By Shannon Vicic
Graduate assistants on the UI's Urbana-Champaign campus aren't eligible to form a union, according to an administrative law judge for the Illinois Educational Labor Relations Board.
The judge dismissed a petition from the Graduate Employees' Organization (GEO) that would have allowed it to provide union representation for teaching, research and graduate assistants on the Urbana-Champaign campus. The university received Judge Nora Crandall's 20-page decision April 24.
Crandall's ruling hinged on whether graduate assistants could be considered educational employees under the definition provided in the Illinois Educational Labor Relations Act. Under the act, educational employees are eligible to form and/or join a collective bargaining unit.
The act specifically excludes students from the definition of employees eligible to form or be included in a bargaining unit.
The GEO contended that graduate assistants are employees who have the right to form and/or join a collective bargaining unit. According to the GEO, the student exclusion in the act is ambiguous and, interpreted in its "plain and literal" meaning, is overly broad, which is contrary to the purposes and policy of the act.
The university opposed the GEO petition on the grounds that graduate assistants are students and, as such, are expressly excluded from the act's definition of employees eligible to form or be included in a bargaining unit. The university maintained that the word "student" is not ambiguous and that "the plain language and ordinary meaning" of the term should be applied.
The judge sided with the university, dismissing the petition on the grounds that teaching, research and graduate assistants fall within the definition of students.
Because graduate assistants must be admitted and enrolled as students in order to hold assistantship appointments, they do not qualify as educational employees, the judge wrote.
The term "student" is not defined in the statute, and the statute does not suggest that any other meaning should be applied to the term other than its plain and ordinary one, she wrote in her ruling.
The statutes of other states, including Kansas, Massachusetts, New York, Michigan and Oregon, do not contain specific student exclusions which preclude graduate assistants from forming or joining a collective bargaining unit.
However, the Illinois statute does contain the student exclusion, and Crandall wrote that it would be "unacceptable" to ignore that exclusion.
"Obviously, the university is pleased that the judge affirmed its interpretation of the law in terms of the right of graduate students to form a union," said Steve Veazie, campus legal counsel.
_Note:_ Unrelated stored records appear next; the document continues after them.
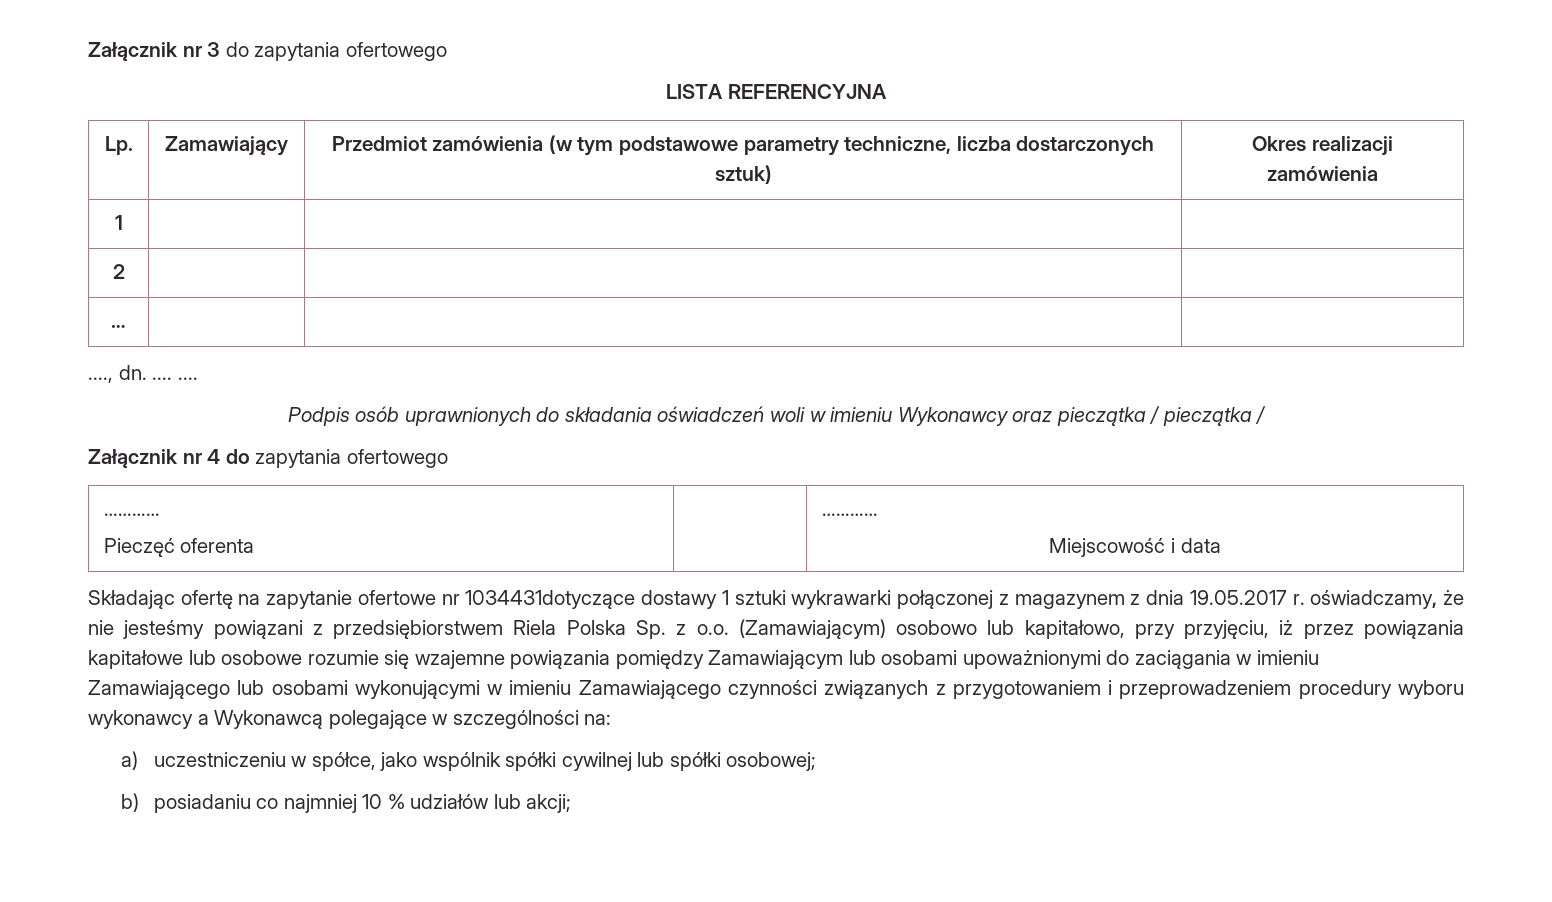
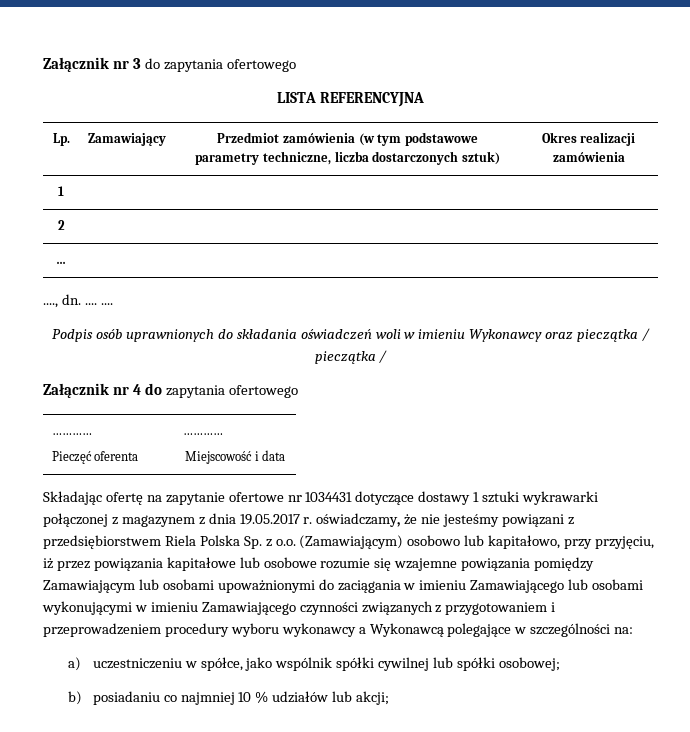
[465,590,636,609] 1034431dotyczące -> [305,491,415,505] 1034431 dotyczące

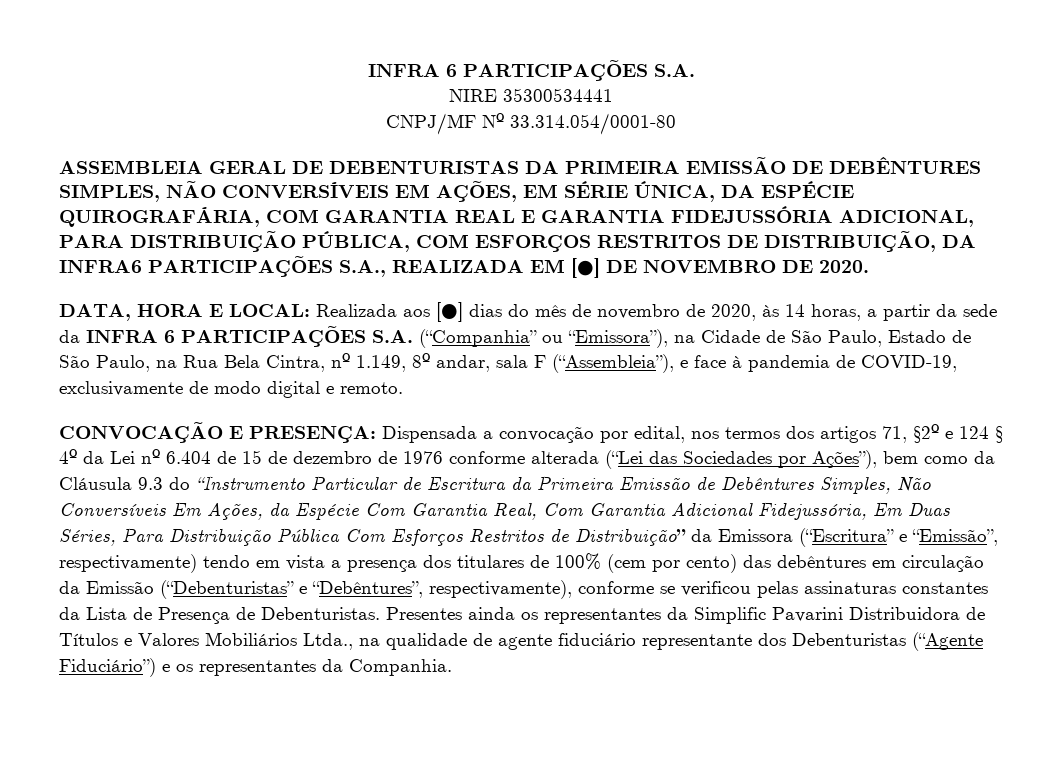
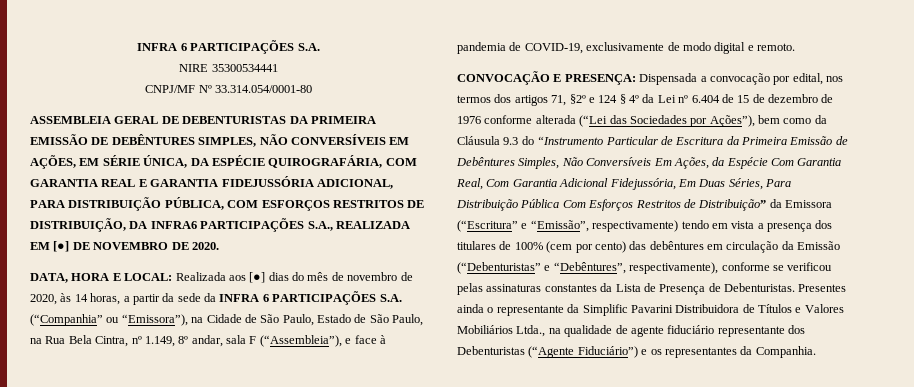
[521,608,661,624] os representantes -> [487,305,564,316] o representante

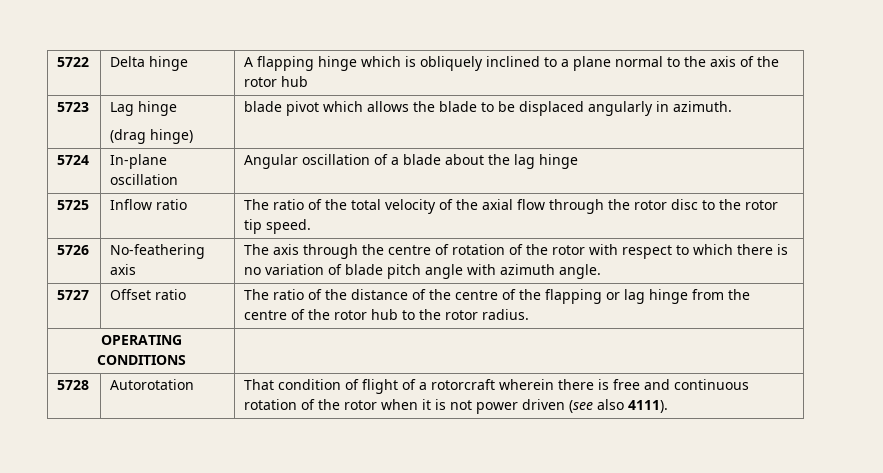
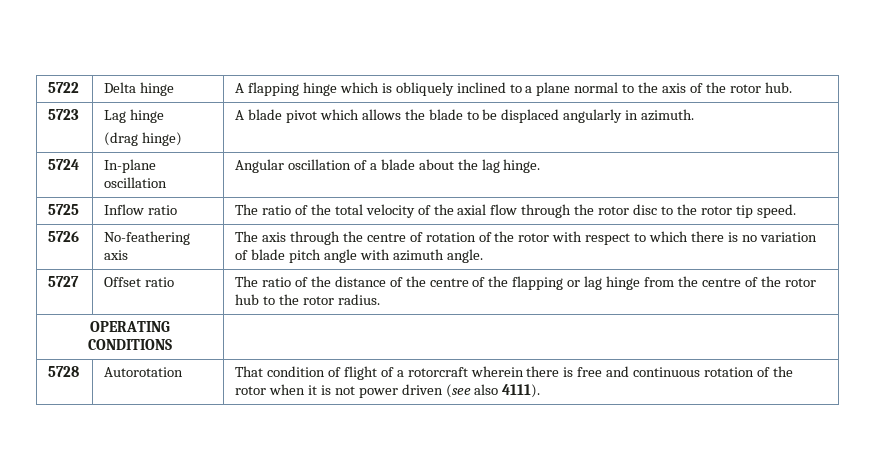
[281,76,309,87] hub -> [764,82,792,93] hub.
(194, 136) none -> [235,110,245,120] A
[539,154,579,169] hinge -> [503,159,541,173] hinge.

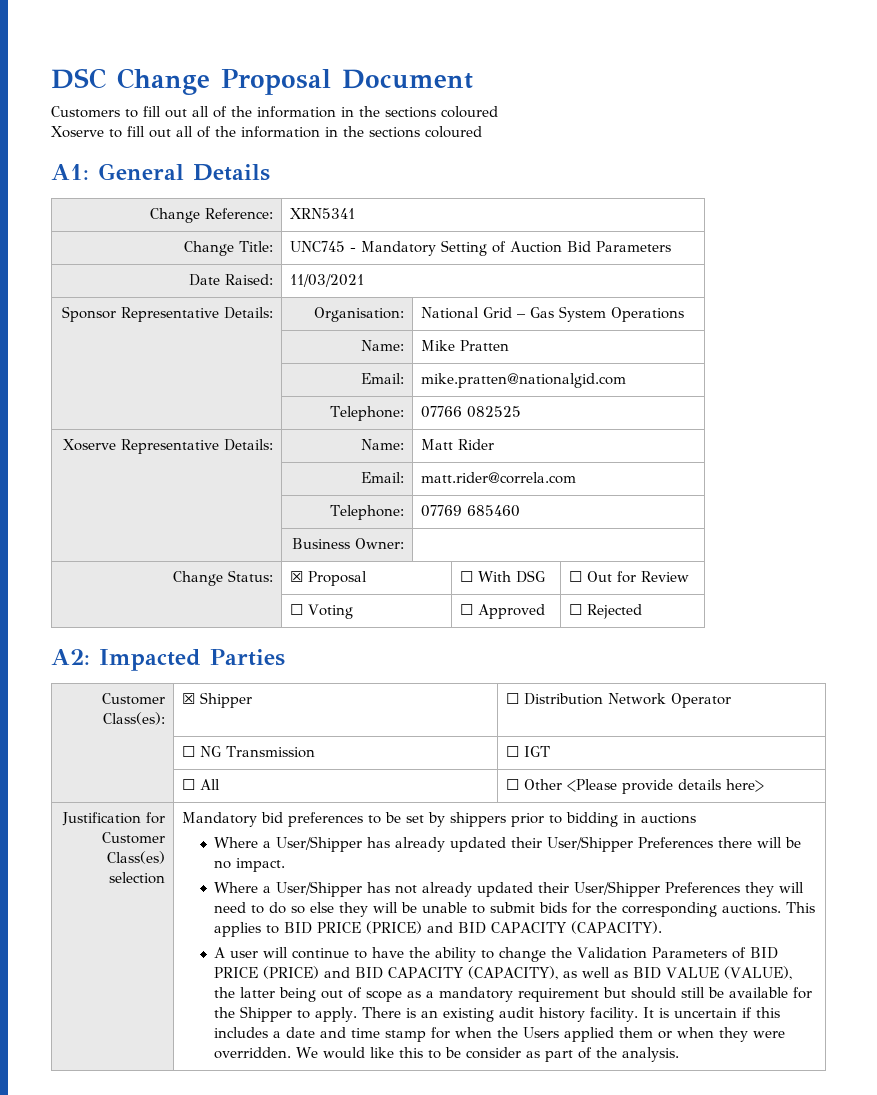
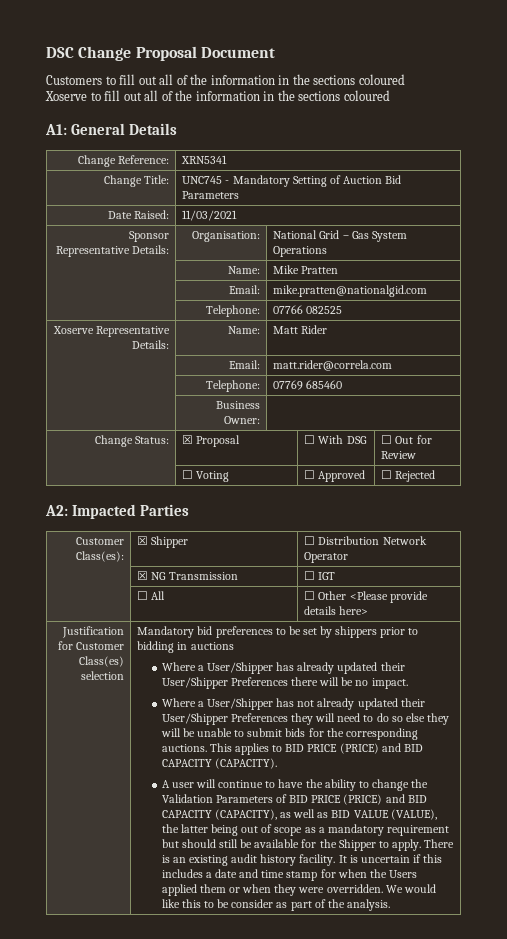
[182,746,196,757] ☐ -> [137,571,149,580] ☒

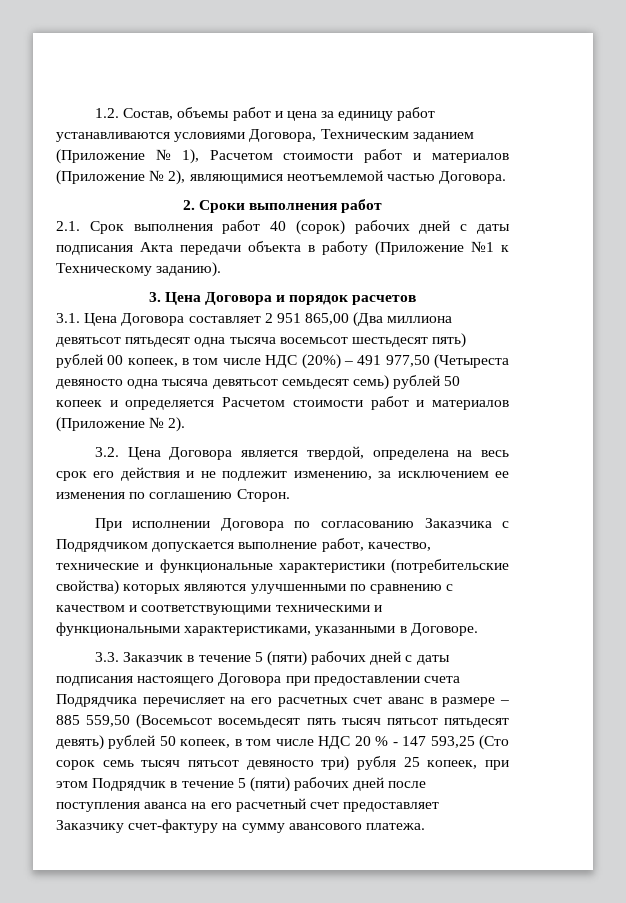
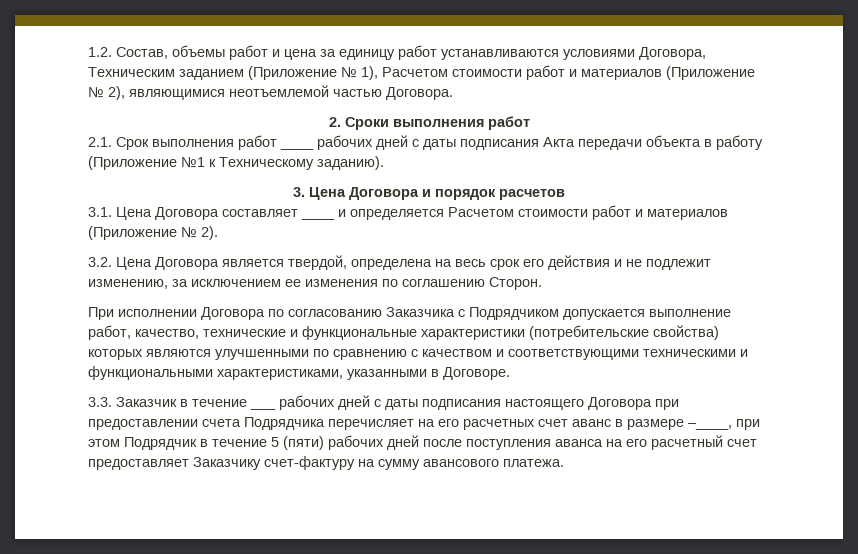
[270,220,345,235] 40 (сорок) -> [280,147,314,150] ____
[264,312,453,327] [56,333,467,348] [56,354,510,369] [56,375,461,390] [56,400,102,407] 2 951 865,00 (Два миллиона девятьсот пятьдесят одна тысяча восемьсот шестьдесят пять) рублей 00 копеек, в том числе НДС (20%) – 491 977,50 (Четыреста девяносто одна тысяча девятьсот семьдесят семь) рублей 50 копеек -> [301,217,335,220] ____
[254,651,307,666] 5 (пяти) -> [250,407,276,410] ___
[500,700,510,704] [56,714,510,729] [56,735,509,750] [56,756,478,771] – 885 559,50 (Восемьсот восемьдесят пять тысяч пятьсот пятьдесят девять) рублей 50 копеек, в том числе НДС 20 % - 147 593,25 (Сто сорок семь тысяч пятьсот девяносто три) рубля 25 копеек, -> [688,423,732,430] –____,

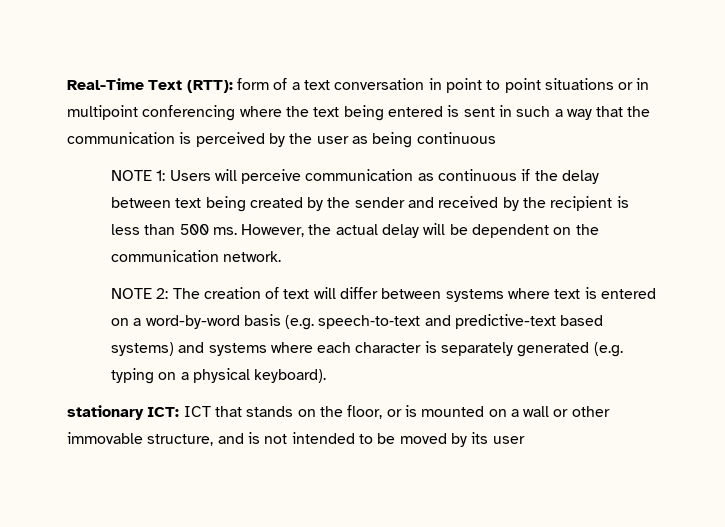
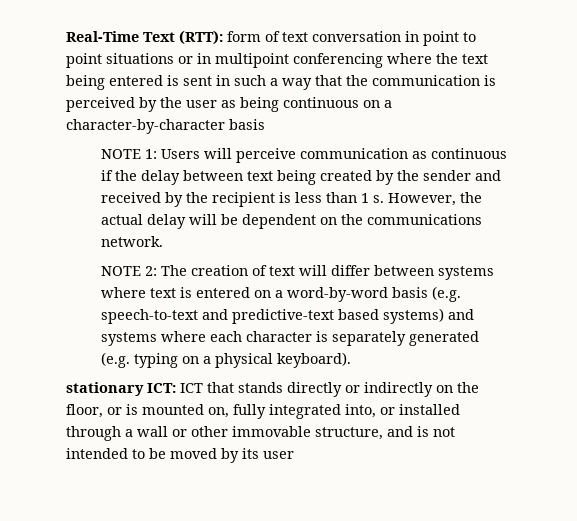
[291,82,300,90] a -> (280, 36) none
(496, 138) none -> [363,100,392,108] [66,119,265,134] on a character-by-character basis
[179,224,237,235] 500 ms. -> [360,193,384,203] 1 s.
[110,250,219,262] communication -> [366,214,482,225] communications
(294, 411) none -> [287,382,433,397] directly or indirectly
[488,409,507,417] on -> [208,404,460,419] [66,426,121,441] on, fully integrated into, or installed through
But the university also is committed to addressing concerns brought up by its graduate students, said Bill Murphy, associate chancellor for public affairs.
"The chancellor and provost are committed to providing competitive stipends and a supportive environment in which its graduate students can work and study," Murphy said.
Murphy pointed out that one of the focal points of the Framework for the Future, the campus' strategic plan, is to sustain the excellence of the campus by investing in people."Maintaining an atmosphere in which the university can attract and retain quality graduate students is essential," he said.
The judge's recommended decision becomes final unless either party files
an appeal within 14 days to the full labor board.